Então algo extremamente estranho, inacreditável, incomum e milagroso ocorreu. Ela olhou para si mesma e para o relógio na parede do quarto dele, suponho, claro.
—Sim. Podemos dar uma caminhada. – Eu perdi meu folego bem ali. Ela me olhou por uns instantes e em seguida fechou a porta dizendo algo como me esperava fora do dormitório.
—Sério?
—Eu vou me trocar. – Sinceramente não esperei que ela aceitasse. O que o dinheiro, uma aposta e uma confissão de amigos não faz...
Fiquei esperando no outro lado da rua do dormitório. E pensei, talvez alguma coisa estivesse errada, com certeza. Antes que eu pudesse me mexer de volta para o dormitório, ela saiu. Estava usando um lenço preto na cabeça, óculos escuros, era um disfarce? Comei a rir e quando ela se aproximou contive o riso.
—Está com vergonha de mim?
—Aonde você vai? – Apontei para frente e começamos a caminhar.
—Você anda com seu bilhete de trem? – Ela negou. – Sem problemas. – Ela juntou as mãos enquanto caminhávamos, ela mantinha uma distância segura de mim, era estranho voltar a estar perto dela, a muito tempo isso não acontecia.
—Nem pense que isso acontecerá sempre. – Ela diz quando estamos bem longe da rua do dormitório.
—Você não quis ficar para ver sua amiga?
—Você não ficou pelo seu amigo.
—Ele não precisa de plateia. – Respondo. – Você precisa dar uma descansada.

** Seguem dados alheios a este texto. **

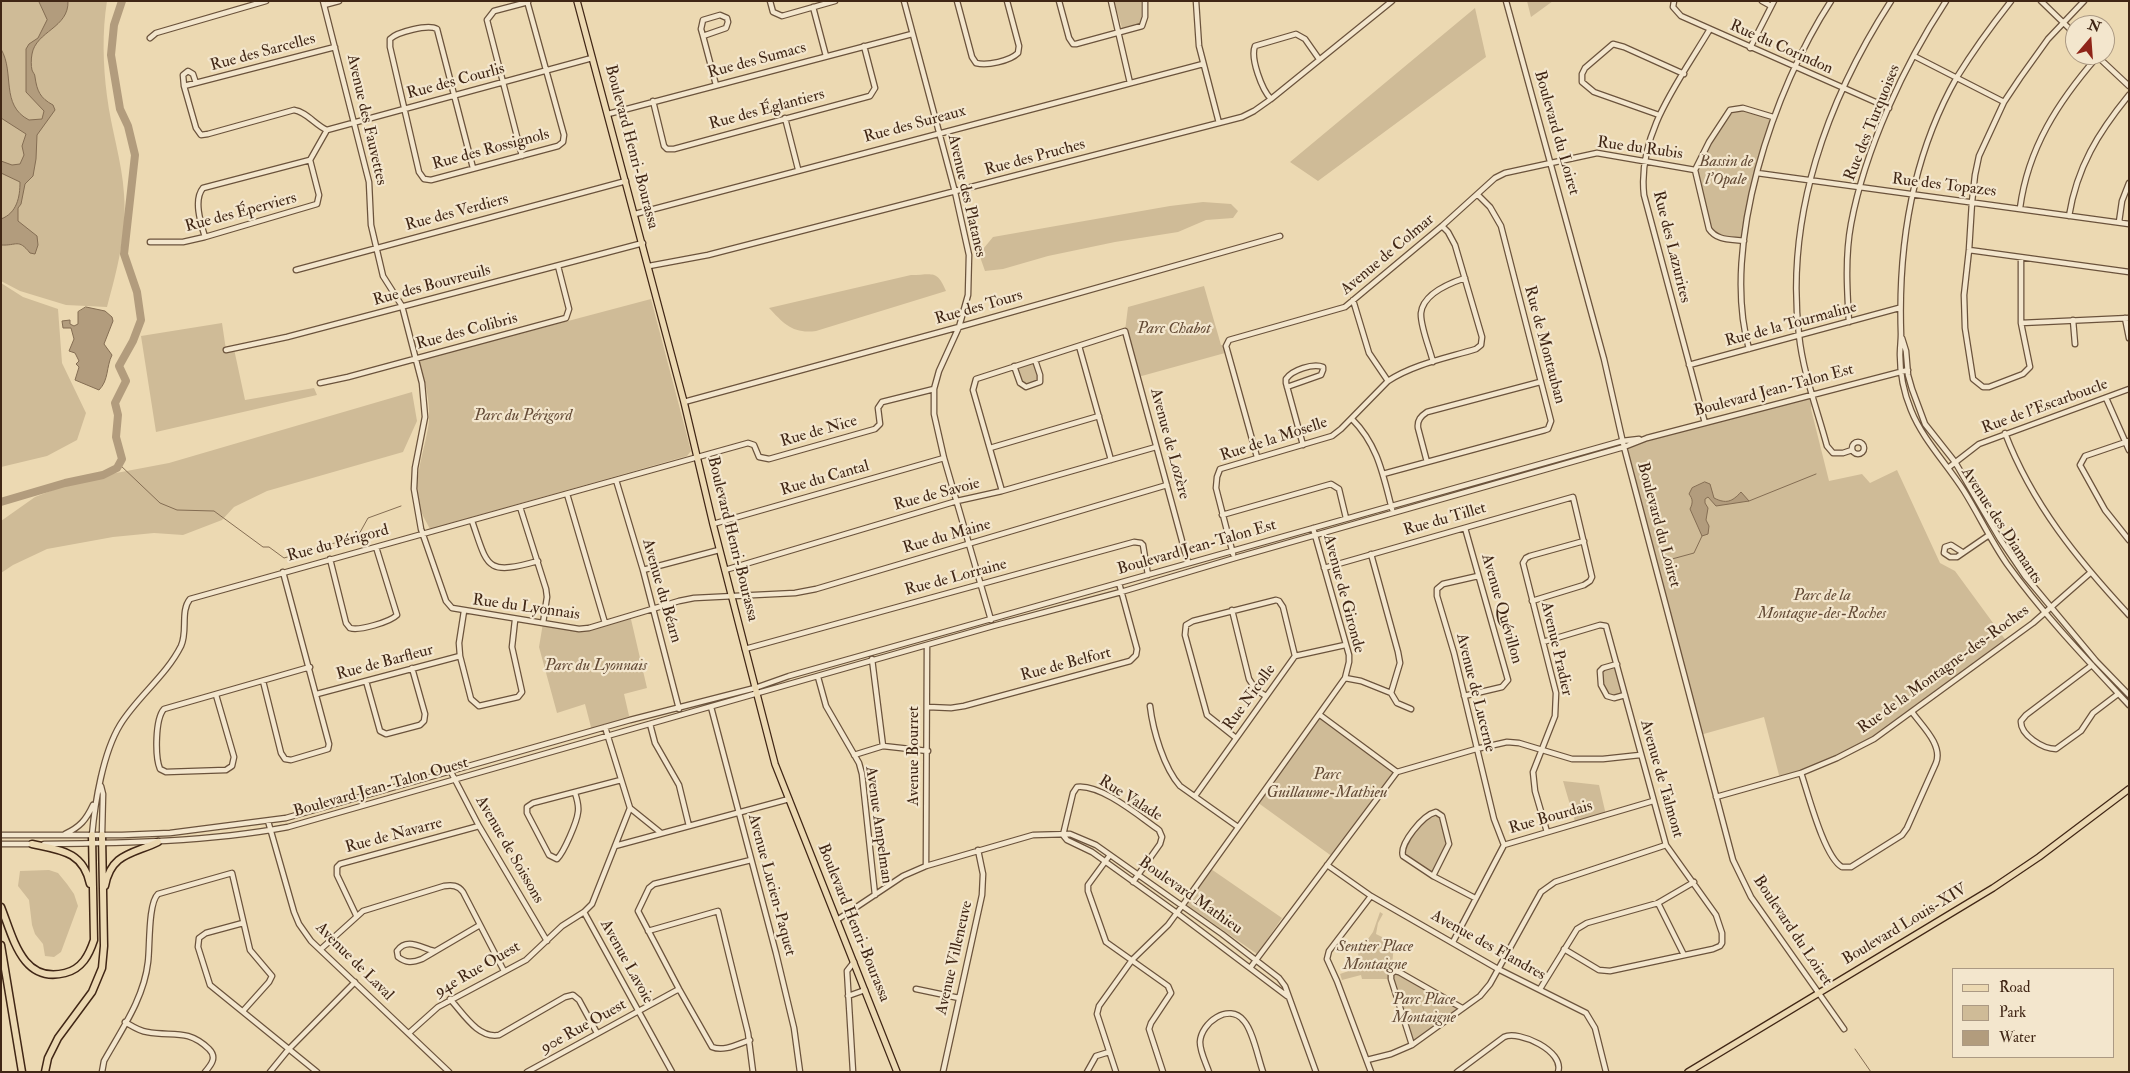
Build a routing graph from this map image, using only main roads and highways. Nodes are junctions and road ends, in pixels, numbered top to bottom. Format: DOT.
graph roads {
  1 [pos="577,1"];
  2 [pos="2129,789"];
  3 [pos="92,835"];
  4 [pos="102,835"];
  5 [pos="158,842"];
  6 [pos="32,844"];
  7 [pos="92,894"];
  8 [pos="103,902"];
  9 [pos="1,907"];
  10 [pos="1,945"];
  11 [pos="22,1072"];
  12 [pos="44,1072"];
  13 [pos="897,1072"];
  14 [pos="1688,1072"];
  1 -- 13 [label="main road, Boulevard Henri-Bourassa"];
  2 -- 14 [label="main road, Boulevard Louis-XIV"];
  3 -- 7 [label="highway"];
  4 -- 8 [label="highway"];
  5 -- 8 [label="highway"];
  6 -- 7 [label="highway"];
  7 -- 9 [label="highway"];
  8 -- 12 [label="highway"];
  10 -- 11 [label="highway"];
}
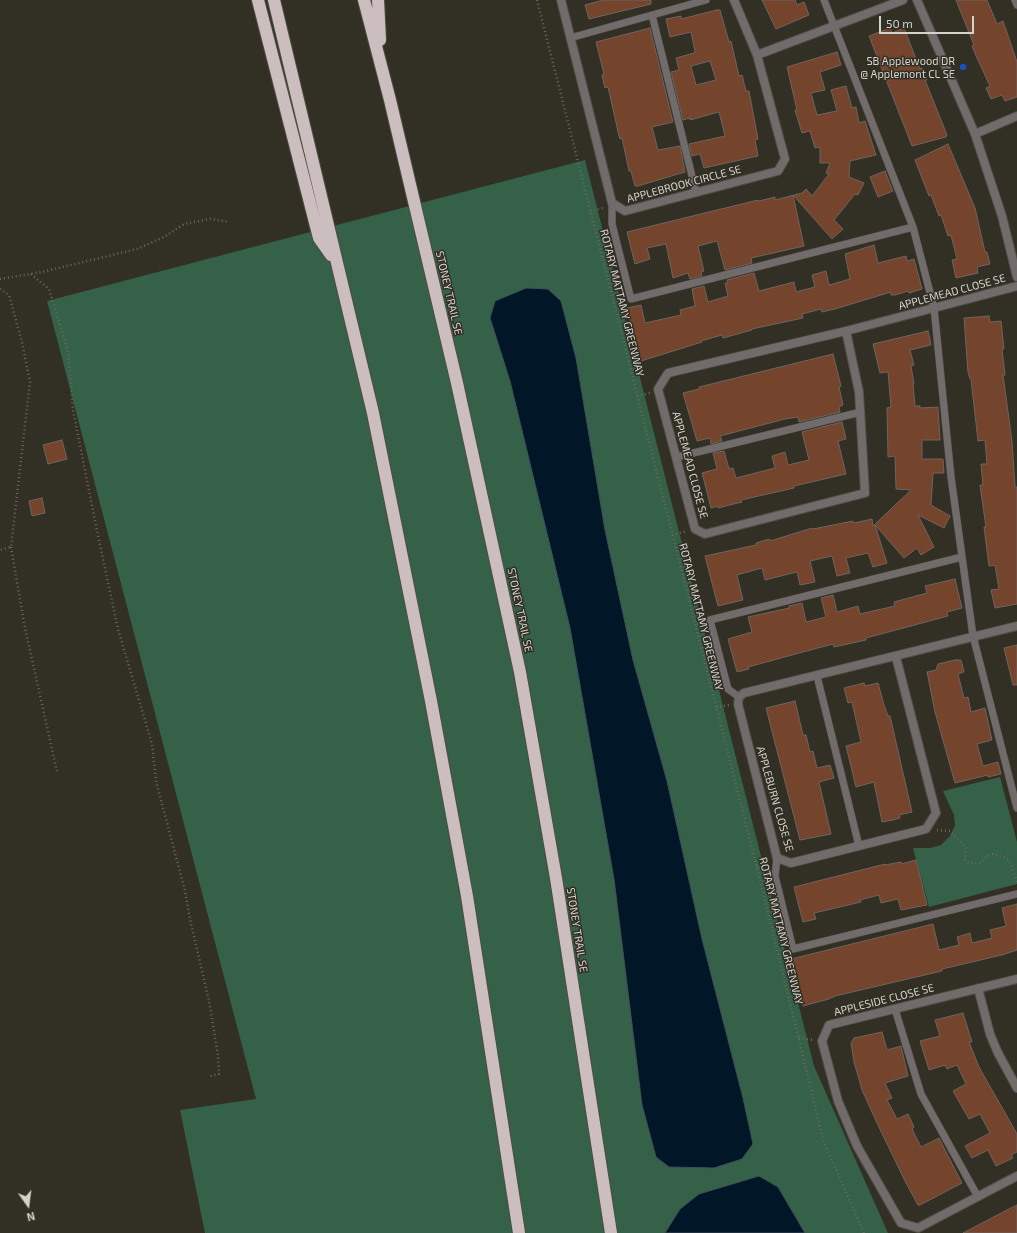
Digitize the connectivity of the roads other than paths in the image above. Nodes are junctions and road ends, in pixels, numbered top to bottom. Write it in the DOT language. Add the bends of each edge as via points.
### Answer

Não quero deixar as coisas estranhas, então aproveite a caminhada. Caminhamos por um bom tempo sem dizer nada e quando chegamos perto de uma parada de ônibus ela tira o lenço da cabeça, seus cabelos estão ondulados e brilhantes. Quando eu a puxo pelo ombro para ficar parada no ponto de ônibus ela leva um susto.
—Que foi?
—A gente precisa ficar aqui. – Antes que ela possa dizer algo um ônibus parou e fiz um movimento com a mão para que ela pudesse entrar.
—Porque? – Ela está confusa.
—Tenho certeza que você vai gostar da caminhada... – Ela hesita por um minuto, então subimos no ônibus. Pago ambos os bilhetes, o local está praticamente vazio. E nos sentamos em bancos diferentes, com um acento de distância. Eu quero muito segurar na sua mão, mas, me contive. Mesmo que meu coração estivesse batendo como um tambor. – Você dormiu bem hoje? – Pergunto olhando para a frente.
—Luco, para onde a gente está indo? Eu não conheço esse caminho.
—Por favor, não faz isso ser difícil. – Digo não me aproximando dela. – Achei que agora que você descobriu que Young e nossa Monitora se beijaram você iria bancar a cupido.
—Eu ia. – Ela começa a falar. –Eu conversei com ela. Falamos sobre muitas coisas, e. – Ela parece desconfortável. – Por favor, me diz pra onde estamos indo...
—Tem alguma coisa te incomodando? – Eu entendo de lutas silenciosas, meus pais faziam expressões assim em reuniões familiares. – Oh, vamos lá Katherynne, conversa comigo, estamos relaxando.
—Não íamos caminhar e.
—O destino é muito longe e eu acho que nossa Monitora vai se apresentar hoje à tarde. E se fossemos caminhando iria demorar muito tempo. Sei que isso vai não mudaria nada entre nós. Só estou sendo amigável pela aposta. – Ela revirou os olhos. – Quer saber? Sou eu quem devo usar óculos escuros. – Tiro os óculos dela e os coloco em mim.
—Hey!
—Assim você vai poder olhar nos meus olhos e não achar assustador. – Ela respira fundo.
—Me desculpa Luco, nunca quis dizer que são assustadores.
—Sério, você está me assustando com a quantidade de desculpas que está me pedindo. O que eu fiz?
—(...) Nada. – Então abaixo os óculos e a encaro. Ela se afasta um pouco.
—Nós vamos visitar umas pessoas...
—Que pessoas? – Ela se recompõe.
—Perto do La Mére Lachaise... – Ela me olha surpresa. – Mas, vamos tomar um café primeiro. Então faremos nossa caminhada de volta, assim você estará restaurada de toda atenção que precisa.
—Eu acho que não preciso. – Ela diz com uma voz sentida.
—Eu acredito que sim.
Ela definha as horas da minha vida. Mas, não posso parecer desesperado por ela... Mesmo que esteja muito evidente.